US: Inflation Bears Start To Growl

In contrast, we are all hoping that 2Q 2021 will be a period of economic re-awakening - the vaccination program will have gained momentum, the number of Covid cases and hospitalizations will have plunged thereby allowing Covid containment measures and economic restrictions to be lifted. With households and businesses free to spend, supported by high savings levels, low credit card balances, and additional government cheques, we are likely to see vigorous pent-up demand.

At the same time, there is justifiable concern that some supply capacity has been destroyed in some areas of the economy. Airlines have laid off staff and mothballed aircraft, many hotels, bars, restaurants, and gyms have gone out of business, while numerous retailers have shuttered stores. Consequently, vigorous demand coming up against supply constraints will allow for price levels to recover to pre-pandemic levels and possibly beyond very quickly. This could make the YoY inflation rates look alarming.

For example, assume airline fares, which fell 30% March-May 2020, return to pre-pandemic levels in May 2021, equivalent to a $100 flight becoming a $70 flight and then returning to a $100 flight. Well, the price of the flight going from $70 to $100 equates to an annual inflation rate of 43%, yet it is the same price as February 2020. Long story short, annual inflation rates are inevitably going to look bad.

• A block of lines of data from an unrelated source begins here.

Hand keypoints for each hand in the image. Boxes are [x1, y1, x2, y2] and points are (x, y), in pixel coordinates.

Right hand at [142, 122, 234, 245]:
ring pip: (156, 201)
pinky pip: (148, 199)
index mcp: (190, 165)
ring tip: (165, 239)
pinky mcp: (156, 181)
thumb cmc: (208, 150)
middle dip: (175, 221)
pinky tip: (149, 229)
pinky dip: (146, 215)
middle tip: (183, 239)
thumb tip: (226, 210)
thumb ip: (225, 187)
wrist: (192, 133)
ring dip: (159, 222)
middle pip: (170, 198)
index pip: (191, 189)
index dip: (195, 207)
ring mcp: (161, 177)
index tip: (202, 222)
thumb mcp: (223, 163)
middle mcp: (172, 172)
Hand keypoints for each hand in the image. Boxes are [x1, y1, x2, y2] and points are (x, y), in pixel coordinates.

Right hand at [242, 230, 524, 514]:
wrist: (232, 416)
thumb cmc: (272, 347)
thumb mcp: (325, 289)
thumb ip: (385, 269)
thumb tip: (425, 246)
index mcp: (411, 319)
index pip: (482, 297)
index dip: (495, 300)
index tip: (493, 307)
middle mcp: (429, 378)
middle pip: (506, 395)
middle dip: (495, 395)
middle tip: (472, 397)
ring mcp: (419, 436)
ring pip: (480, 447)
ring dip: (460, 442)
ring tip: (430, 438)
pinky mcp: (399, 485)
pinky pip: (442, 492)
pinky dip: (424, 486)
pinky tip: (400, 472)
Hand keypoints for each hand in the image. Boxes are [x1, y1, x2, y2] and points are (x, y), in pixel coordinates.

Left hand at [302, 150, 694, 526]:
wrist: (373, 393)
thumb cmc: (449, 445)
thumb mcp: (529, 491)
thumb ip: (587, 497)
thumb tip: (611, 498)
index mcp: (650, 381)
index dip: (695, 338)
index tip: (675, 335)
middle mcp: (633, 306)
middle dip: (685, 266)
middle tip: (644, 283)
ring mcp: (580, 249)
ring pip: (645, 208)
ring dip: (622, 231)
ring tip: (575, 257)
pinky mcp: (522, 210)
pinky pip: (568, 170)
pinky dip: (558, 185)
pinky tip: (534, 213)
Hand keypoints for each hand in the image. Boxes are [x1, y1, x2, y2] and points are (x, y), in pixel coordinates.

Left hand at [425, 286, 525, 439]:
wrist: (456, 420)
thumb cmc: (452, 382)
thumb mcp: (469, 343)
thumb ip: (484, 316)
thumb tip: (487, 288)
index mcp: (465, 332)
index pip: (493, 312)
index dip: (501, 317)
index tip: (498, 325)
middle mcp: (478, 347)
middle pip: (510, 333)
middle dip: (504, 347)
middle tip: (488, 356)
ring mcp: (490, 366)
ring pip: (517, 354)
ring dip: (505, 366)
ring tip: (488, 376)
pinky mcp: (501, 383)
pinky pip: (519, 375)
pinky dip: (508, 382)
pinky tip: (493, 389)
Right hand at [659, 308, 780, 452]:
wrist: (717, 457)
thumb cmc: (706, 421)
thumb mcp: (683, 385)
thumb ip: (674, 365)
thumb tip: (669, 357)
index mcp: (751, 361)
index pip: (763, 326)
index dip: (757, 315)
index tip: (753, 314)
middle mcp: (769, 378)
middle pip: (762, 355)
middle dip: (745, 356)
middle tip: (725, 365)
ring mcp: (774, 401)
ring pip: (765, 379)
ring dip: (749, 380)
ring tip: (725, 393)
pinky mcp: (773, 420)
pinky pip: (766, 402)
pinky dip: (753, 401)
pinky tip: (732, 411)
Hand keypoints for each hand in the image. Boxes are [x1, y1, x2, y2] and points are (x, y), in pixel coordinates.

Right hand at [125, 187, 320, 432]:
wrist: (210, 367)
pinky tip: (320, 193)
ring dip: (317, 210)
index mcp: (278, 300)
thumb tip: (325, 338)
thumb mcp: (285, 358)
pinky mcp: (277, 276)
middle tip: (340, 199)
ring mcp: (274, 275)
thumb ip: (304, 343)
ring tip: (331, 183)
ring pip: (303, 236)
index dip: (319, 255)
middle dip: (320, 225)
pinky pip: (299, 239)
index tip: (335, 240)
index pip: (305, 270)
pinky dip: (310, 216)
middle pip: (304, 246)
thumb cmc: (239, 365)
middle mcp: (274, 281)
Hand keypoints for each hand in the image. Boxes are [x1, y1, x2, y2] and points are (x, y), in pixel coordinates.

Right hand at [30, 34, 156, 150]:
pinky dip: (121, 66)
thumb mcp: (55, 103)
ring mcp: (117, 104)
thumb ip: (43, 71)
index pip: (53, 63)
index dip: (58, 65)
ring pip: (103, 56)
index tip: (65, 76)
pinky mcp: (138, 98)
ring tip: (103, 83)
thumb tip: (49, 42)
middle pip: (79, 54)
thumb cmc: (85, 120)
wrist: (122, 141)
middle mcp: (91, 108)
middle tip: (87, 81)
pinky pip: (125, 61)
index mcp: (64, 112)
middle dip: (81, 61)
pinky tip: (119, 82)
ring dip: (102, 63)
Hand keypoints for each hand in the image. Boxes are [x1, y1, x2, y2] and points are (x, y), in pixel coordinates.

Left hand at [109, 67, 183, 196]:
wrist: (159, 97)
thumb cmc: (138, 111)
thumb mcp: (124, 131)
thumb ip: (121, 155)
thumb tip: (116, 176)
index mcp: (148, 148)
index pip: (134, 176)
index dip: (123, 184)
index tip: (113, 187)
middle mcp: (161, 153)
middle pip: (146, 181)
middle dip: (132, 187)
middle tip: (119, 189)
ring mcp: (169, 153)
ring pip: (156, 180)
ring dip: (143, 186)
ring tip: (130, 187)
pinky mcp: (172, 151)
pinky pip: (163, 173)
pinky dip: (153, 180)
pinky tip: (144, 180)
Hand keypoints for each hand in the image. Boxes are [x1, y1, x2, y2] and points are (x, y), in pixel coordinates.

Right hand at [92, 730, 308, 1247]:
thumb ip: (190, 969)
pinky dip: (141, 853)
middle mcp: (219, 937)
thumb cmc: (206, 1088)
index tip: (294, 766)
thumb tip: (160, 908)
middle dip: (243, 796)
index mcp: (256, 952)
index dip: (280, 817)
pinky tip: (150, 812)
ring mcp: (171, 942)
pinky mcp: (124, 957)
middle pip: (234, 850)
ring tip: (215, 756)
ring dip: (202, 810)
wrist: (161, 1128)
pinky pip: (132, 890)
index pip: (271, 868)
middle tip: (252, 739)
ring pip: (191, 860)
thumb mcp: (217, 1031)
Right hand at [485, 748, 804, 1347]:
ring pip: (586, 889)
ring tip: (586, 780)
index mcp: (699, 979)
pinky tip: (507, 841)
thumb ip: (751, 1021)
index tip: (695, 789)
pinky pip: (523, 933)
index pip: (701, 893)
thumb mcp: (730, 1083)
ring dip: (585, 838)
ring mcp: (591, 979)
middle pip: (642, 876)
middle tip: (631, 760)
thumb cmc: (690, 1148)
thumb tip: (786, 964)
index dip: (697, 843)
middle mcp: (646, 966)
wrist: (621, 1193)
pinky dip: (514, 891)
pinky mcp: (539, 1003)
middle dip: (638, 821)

Energy and dollar effects are marginal

We also recognize that higher energy prices could add to headline inflation. The Saudi Arabian production cut has helped to maintain the upward momentum in oil prices, which will increase the cost of gasoline and transportation costs more broadly. The weaker dollar, too, could help nudge import prices upwards although given the relatively “closed” nature of the economy – only 10% of economic activity is tied to international trade versus 30% plus for Europe - means that this impulse is often overstated.

Critically though, the sectors where there are most likely to be major price increases are small. Airline fares have a weighting of just 0.6 percentage points, hotels are 0.8ppt, car hire is just 0.1ppt while gasoline is only 2.8% of the total basket used to calculate the national inflation number.

Services dominate inflation and weak wages will weigh

Meanwhile, non-energy services make up 60% of the inflation basket, with housing alone accounting for 30% of the total. Actual rents in major cities are falling and owner equivalent rent is depressed for now. The contribution from these components will probably creep upwards as rising bond yields drag mortgage rates a little higher and house price increases start to feed in, but I don’t think this should be too concerning.